Problem:
All entries are to be transcribed exactly. Pictures are not part of the copy.

Data to process:
┌──

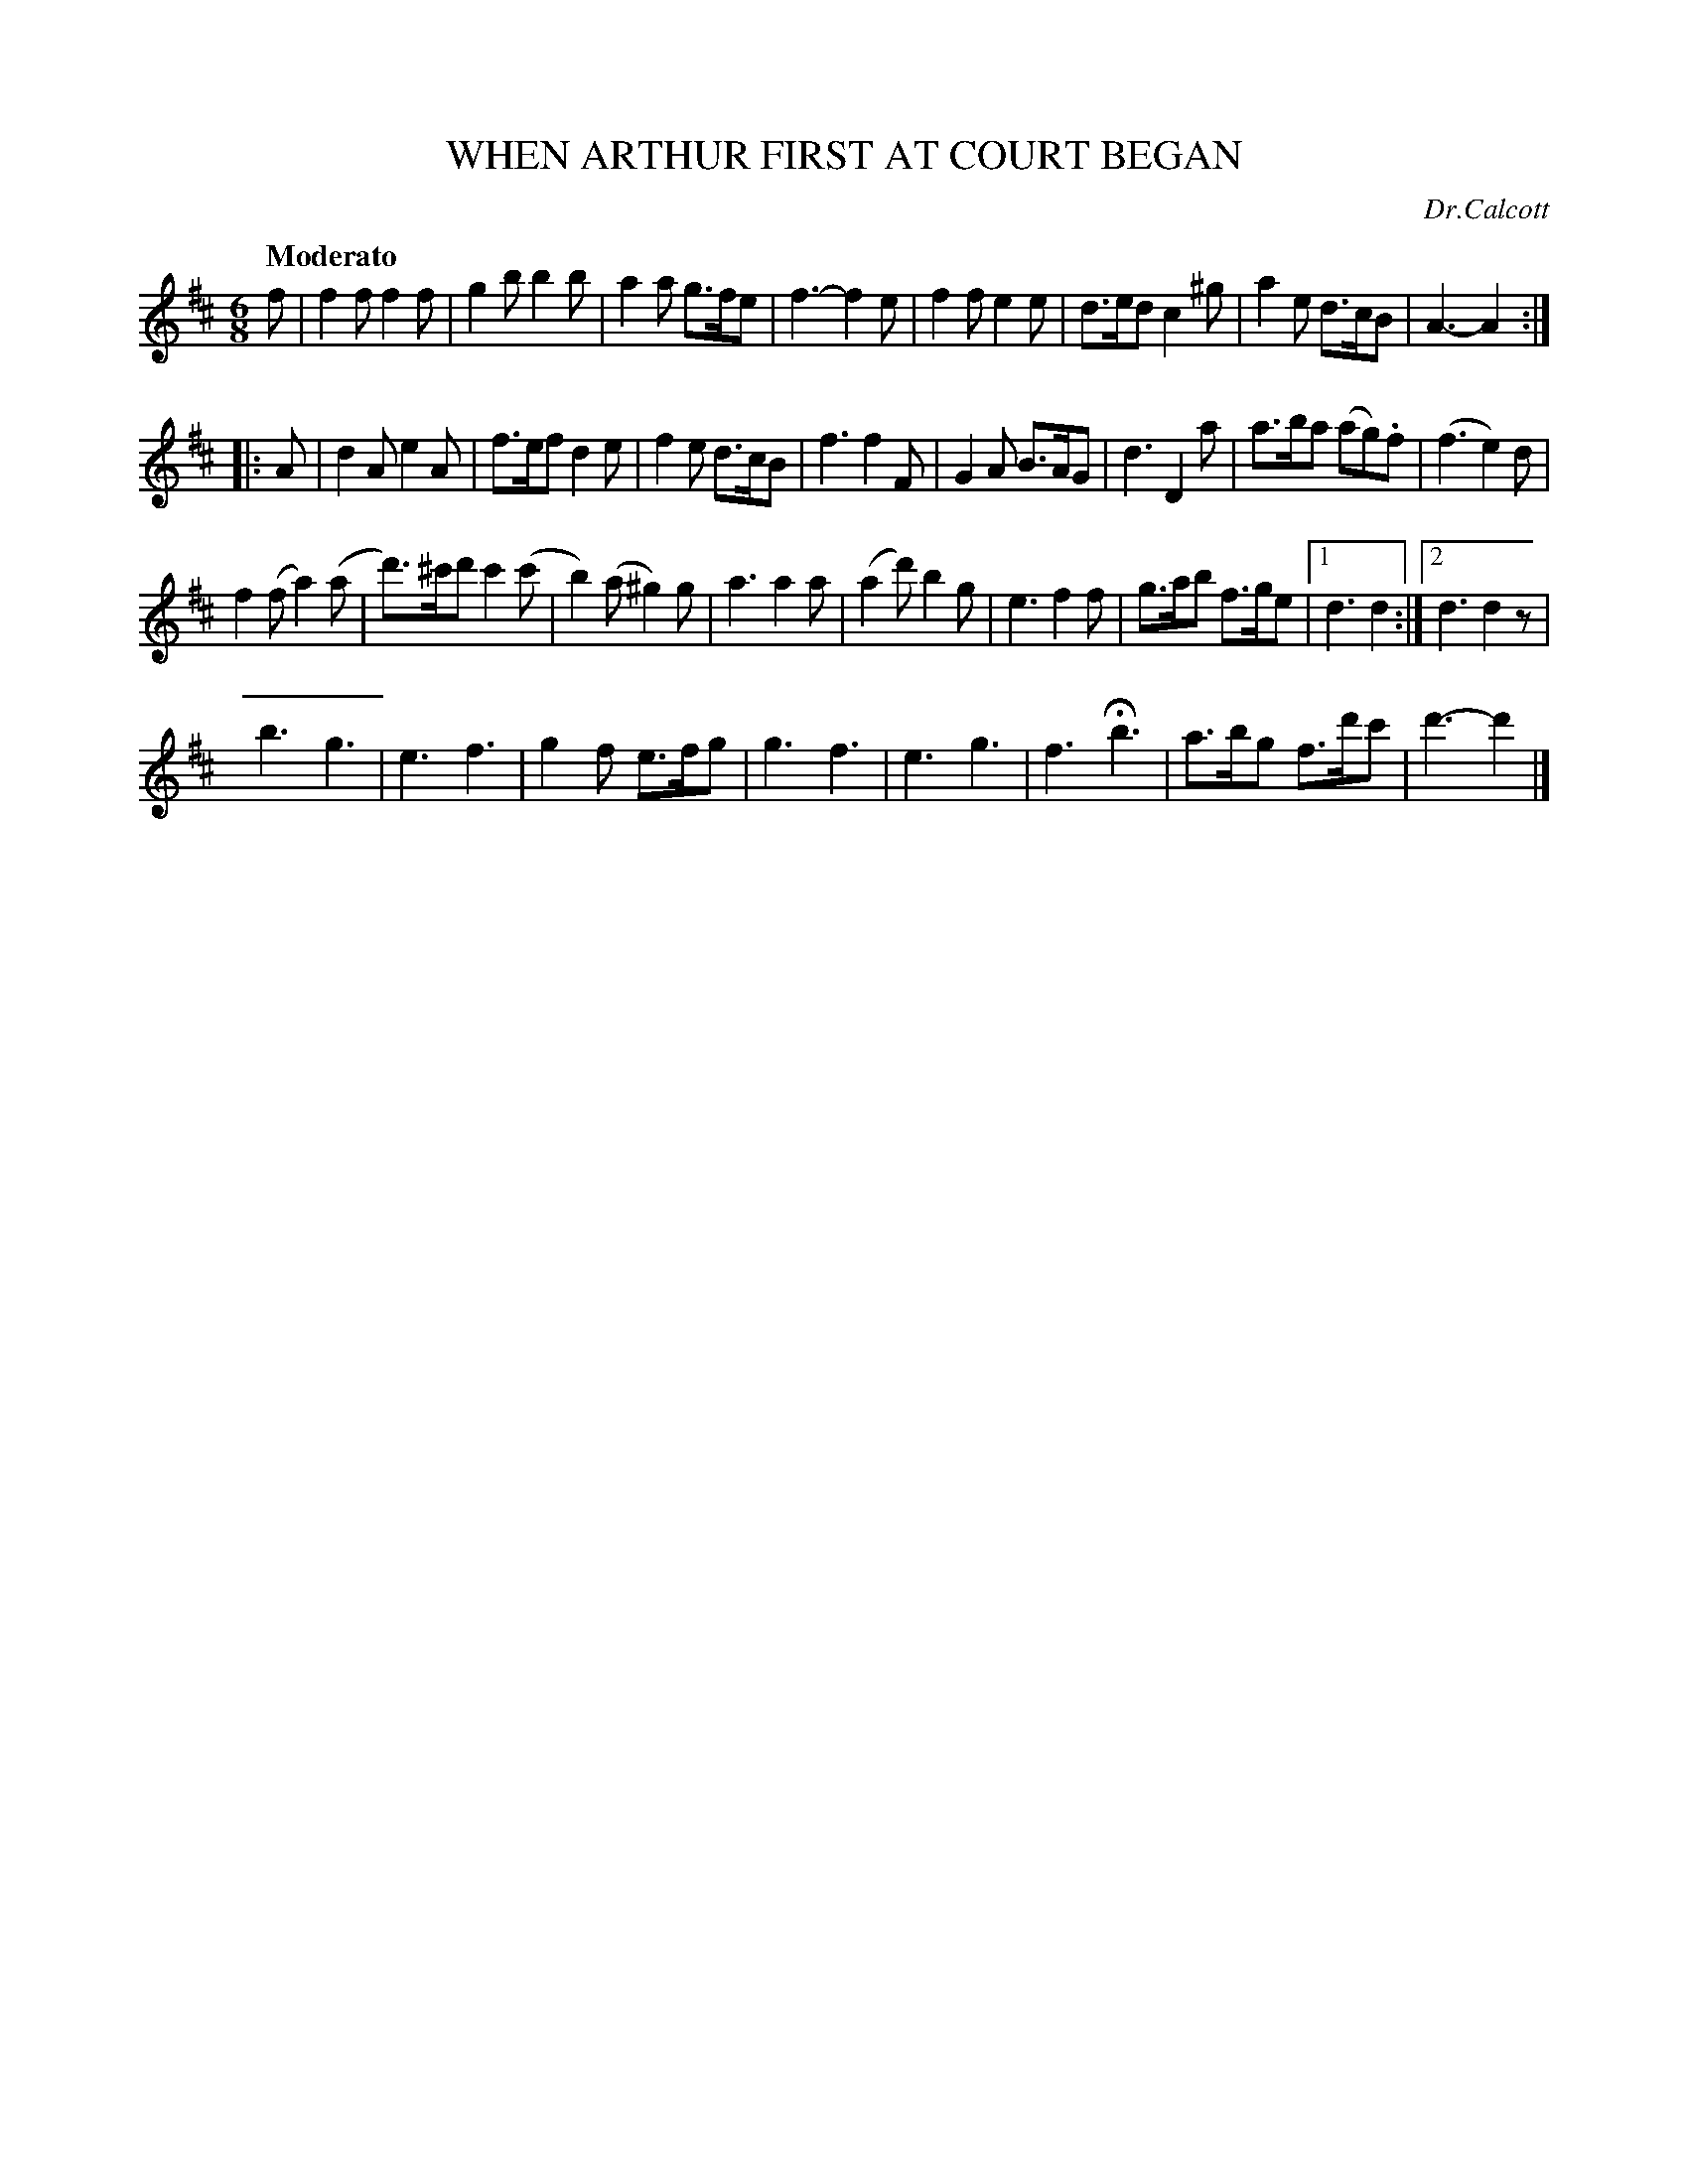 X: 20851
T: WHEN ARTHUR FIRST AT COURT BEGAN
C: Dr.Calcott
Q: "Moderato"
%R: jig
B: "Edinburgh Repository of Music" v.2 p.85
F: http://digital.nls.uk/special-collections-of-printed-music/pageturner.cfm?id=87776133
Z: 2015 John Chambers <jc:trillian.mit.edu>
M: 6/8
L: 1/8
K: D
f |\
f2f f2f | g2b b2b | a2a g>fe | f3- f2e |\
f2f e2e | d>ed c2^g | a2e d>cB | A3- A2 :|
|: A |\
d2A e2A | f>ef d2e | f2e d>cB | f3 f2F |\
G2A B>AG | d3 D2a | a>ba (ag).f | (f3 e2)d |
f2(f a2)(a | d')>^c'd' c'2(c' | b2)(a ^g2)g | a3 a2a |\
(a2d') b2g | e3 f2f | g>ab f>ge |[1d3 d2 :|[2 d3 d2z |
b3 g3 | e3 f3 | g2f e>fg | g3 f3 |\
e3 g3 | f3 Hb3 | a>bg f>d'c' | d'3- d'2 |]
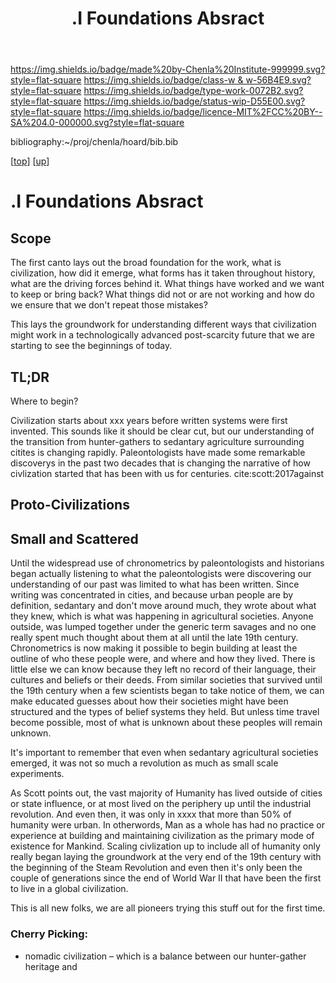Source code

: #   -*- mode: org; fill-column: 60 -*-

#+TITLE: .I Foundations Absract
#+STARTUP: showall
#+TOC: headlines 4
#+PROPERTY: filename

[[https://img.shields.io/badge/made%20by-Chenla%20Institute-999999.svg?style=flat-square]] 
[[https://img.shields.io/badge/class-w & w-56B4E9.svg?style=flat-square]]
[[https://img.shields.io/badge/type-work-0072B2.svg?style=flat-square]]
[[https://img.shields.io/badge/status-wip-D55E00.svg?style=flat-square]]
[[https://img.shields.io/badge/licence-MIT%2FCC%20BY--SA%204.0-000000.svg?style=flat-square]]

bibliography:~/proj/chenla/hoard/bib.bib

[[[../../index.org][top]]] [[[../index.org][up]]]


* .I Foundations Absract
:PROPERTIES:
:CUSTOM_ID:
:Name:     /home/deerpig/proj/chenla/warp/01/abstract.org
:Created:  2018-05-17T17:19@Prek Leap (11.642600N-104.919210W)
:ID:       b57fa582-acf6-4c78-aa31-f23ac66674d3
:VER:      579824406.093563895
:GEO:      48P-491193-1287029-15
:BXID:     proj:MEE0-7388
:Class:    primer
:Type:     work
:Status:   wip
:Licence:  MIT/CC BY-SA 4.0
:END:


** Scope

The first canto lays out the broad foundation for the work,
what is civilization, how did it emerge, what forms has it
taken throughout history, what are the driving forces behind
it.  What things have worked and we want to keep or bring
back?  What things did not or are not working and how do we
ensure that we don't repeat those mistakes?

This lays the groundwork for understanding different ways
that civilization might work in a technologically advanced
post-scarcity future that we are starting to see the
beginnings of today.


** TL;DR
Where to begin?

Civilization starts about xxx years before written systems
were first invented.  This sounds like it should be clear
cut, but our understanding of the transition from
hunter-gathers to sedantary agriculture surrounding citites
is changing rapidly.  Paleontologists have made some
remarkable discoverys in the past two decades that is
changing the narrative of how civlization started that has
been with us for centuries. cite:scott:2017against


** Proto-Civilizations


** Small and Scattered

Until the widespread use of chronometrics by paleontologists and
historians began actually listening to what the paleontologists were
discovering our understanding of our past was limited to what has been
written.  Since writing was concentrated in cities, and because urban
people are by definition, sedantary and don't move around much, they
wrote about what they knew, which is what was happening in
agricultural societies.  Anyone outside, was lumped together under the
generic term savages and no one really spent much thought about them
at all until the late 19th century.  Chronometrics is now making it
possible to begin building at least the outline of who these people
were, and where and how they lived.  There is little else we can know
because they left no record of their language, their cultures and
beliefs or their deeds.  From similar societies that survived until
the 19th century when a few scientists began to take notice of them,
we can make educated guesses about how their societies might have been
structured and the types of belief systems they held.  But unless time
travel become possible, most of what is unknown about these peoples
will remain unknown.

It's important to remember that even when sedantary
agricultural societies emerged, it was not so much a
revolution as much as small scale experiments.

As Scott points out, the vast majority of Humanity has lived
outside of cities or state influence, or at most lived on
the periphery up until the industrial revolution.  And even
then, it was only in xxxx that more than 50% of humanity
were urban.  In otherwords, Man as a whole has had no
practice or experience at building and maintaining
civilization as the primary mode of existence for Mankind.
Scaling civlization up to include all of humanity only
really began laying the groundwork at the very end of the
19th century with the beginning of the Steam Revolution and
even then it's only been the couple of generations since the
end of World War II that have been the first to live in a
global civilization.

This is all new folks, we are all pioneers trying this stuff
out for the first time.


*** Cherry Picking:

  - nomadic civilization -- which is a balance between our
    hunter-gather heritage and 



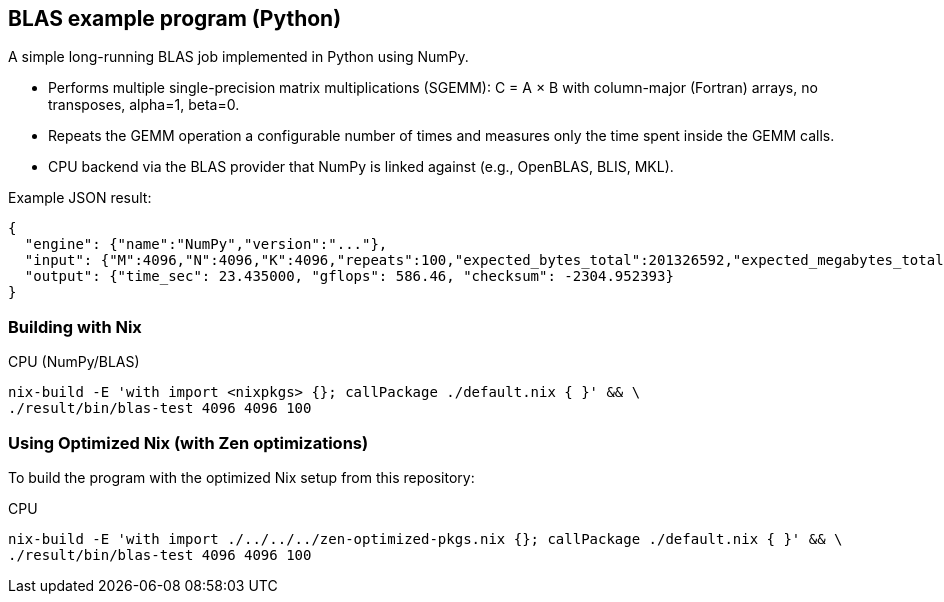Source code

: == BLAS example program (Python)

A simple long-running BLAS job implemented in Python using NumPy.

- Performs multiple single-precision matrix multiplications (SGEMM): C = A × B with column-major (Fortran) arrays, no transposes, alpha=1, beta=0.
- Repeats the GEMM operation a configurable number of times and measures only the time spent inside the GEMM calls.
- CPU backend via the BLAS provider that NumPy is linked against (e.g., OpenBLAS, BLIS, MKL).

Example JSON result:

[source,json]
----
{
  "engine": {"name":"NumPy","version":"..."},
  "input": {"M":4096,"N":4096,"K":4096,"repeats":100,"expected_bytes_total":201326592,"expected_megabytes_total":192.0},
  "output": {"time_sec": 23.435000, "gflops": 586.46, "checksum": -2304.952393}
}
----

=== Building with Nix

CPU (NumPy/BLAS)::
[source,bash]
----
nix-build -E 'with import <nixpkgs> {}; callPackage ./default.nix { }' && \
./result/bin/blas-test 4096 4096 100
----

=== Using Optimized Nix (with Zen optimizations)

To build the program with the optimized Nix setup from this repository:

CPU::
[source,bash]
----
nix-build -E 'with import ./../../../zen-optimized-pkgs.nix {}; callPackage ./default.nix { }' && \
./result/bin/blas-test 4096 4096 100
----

└──

Solution to the exercise:
 X: 20851
T: WHEN ARTHUR FIRST AT COURT BEGAN
C: Dr.Calcott
Q: "Moderato"
%R: jig
B: "Edinburgh Repository of Music" v.2 p.85
F: http://digital.nls.uk/special-collections-of-printed-music/pageturner.cfm?id=87776133
Z: 2015 John Chambers <jc:trillian.mit.edu>
M: 6/8
L: 1/8
K: D
f |\
f2f f2f | g2b b2b | a2a g>fe | f3- f2e |\
f2f e2e | d>ed c2^g | a2e d>cB | A3- A2 :|
|: A |\
d2A e2A | f>ef d2e | f2e d>cB | f3 f2F |\
G2A B>AG | d3 D2a | a>ba (ag).f | (f3 e2)d |
f2(f a2)(a | d')>^c'd' c'2(c' | b2)(a ^g2)g | a3 a2a |\
(a2d') b2g | e3 f2f | g>ab f>ge |[1d3 d2 :|[2 d3 d2z |
b3 g3 | e3 f3 | g2f e>fg | g3 f3 |\
e3 g3 | f3 Hb3 | a>bg f>d'c' | d'3- d'2 |]
Source code

: #   -*- mode: org; fill-column: 60 -*-

#+TITLE: .I Foundations Absract
#+STARTUP: showall
#+TOC: headlines 4
#+PROPERTY: filename

[[https://img.shields.io/badge/made%20by-Chenla%20Institute-999999.svg?style=flat-square]] 
[[https://img.shields.io/badge/class-w & w-56B4E9.svg?style=flat-square]]
[[https://img.shields.io/badge/type-work-0072B2.svg?style=flat-square]]
[[https://img.shields.io/badge/status-wip-D55E00.svg?style=flat-square]]
[[https://img.shields.io/badge/licence-MIT%2FCC%20BY--SA%204.0-000000.svg?style=flat-square]]

bibliography:~/proj/chenla/hoard/bib.bib

[[[../../index.org][top]]] [[[../index.org][up]]]


* .I Foundations Absract
:PROPERTIES:
:CUSTOM_ID:
:Name:     /home/deerpig/proj/chenla/warp/01/abstract.org
:Created:  2018-05-17T17:19@Prek Leap (11.642600N-104.919210W)
:ID:       b57fa582-acf6-4c78-aa31-f23ac66674d3
:VER:      579824406.093563895
:GEO:      48P-491193-1287029-15
:BXID:     proj:MEE0-7388
:Class:    primer
:Type:     work
:Status:   wip
:Licence:  MIT/CC BY-SA 4.0
:END:


** Scope

The first canto lays out the broad foundation for the work,
what is civilization, how did it emerge, what forms has it
taken throughout history, what are the driving forces behind
it.  What things have worked and we want to keep or bring
back?  What things did not or are not working and how do we
ensure that we don't repeat those mistakes?

This lays the groundwork for understanding different ways
that civilization might work in a technologically advanced
post-scarcity future that we are starting to see the
beginnings of today.


** TL;DR
Where to begin?

Civilization starts about xxx years before written systems
were first invented.  This sounds like it should be clear
cut, but our understanding of the transition from
hunter-gathers to sedantary agriculture surrounding citites
is changing rapidly.  Paleontologists have made some
remarkable discoverys in the past two decades that is
changing the narrative of how civlization started that has
been with us for centuries. cite:scott:2017against


** Proto-Civilizations


** Small and Scattered

Until the widespread use of chronometrics by paleontologists and
historians began actually listening to what the paleontologists were
discovering our understanding of our past was limited to what has been
written.  Since writing was concentrated in cities, and because urban
people are by definition, sedantary and don't move around much, they
wrote about what they knew, which is what was happening in
agricultural societies.  Anyone outside, was lumped together under the
generic term savages and no one really spent much thought about them
at all until the late 19th century.  Chronometrics is now making it
possible to begin building at least the outline of who these people
were, and where and how they lived.  There is little else we can know
because they left no record of their language, their cultures and
beliefs or their deeds.  From similar societies that survived until
the 19th century when a few scientists began to take notice of them,
we can make educated guesses about how their societies might have been
structured and the types of belief systems they held.  But unless time
travel become possible, most of what is unknown about these peoples
will remain unknown.

It's important to remember that even when sedantary
agricultural societies emerged, it was not so much a
revolution as much as small scale experiments.

As Scott points out, the vast majority of Humanity has lived
outside of cities or state influence, or at most lived on
the periphery up until the industrial revolution.  And even
then, it was only in xxxx that more than 50% of humanity
were urban.  In otherwords, Man as a whole has had no
practice or experience at building and maintaining
civilization as the primary mode of existence for Mankind.
Scaling civlization up to include all of humanity only
really began laying the groundwork at the very end of the
19th century with the beginning of the Steam Revolution and
even then it's only been the couple of generations since the
end of World War II that have been the first to live in a
global civilization.

This is all new folks, we are all pioneers trying this stuff
out for the first time.


*** Cherry Picking:

  - nomadic civilization -- which is a balance between our
    hunter-gather heritage and 



Source code

: == BLAS example program (Python)

A simple long-running BLAS job implemented in Python using NumPy.

- Performs multiple single-precision matrix multiplications (SGEMM): C = A × B with column-major (Fortran) arrays, no transposes, alpha=1, beta=0.
- Repeats the GEMM operation a configurable number of times and measures only the time spent inside the GEMM calls.
- CPU backend via the BLAS provider that NumPy is linked against (e.g., OpenBLAS, BLIS, MKL).

Example JSON result:

[source,json]
----
{
  "engine": {"name":"NumPy","version":"..."},
  "input": {"M":4096,"N":4096,"K":4096,"repeats":100,"expected_bytes_total":201326592,"expected_megabytes_total":192.0},
  "output": {"time_sec": 23.435000, "gflops": 586.46, "checksum": -2304.952393}
}
----

=== Building with Nix

CPU (NumPy/BLAS)::
[source,bash]
----
nix-build -E 'with import <nixpkgs> {}; callPackage ./default.nix { }' && \
./result/bin/blas-test 4096 4096 100
----

=== Using Optimized Nix (with Zen optimizations)

To build the program with the optimized Nix setup from this repository:

CPU::
[source,bash]
----
nix-build -E 'with import ./../../../zen-optimized-pkgs.nix {}; callPackage ./default.nix { }' && \
./result/bin/blas-test 4096 4096 100
----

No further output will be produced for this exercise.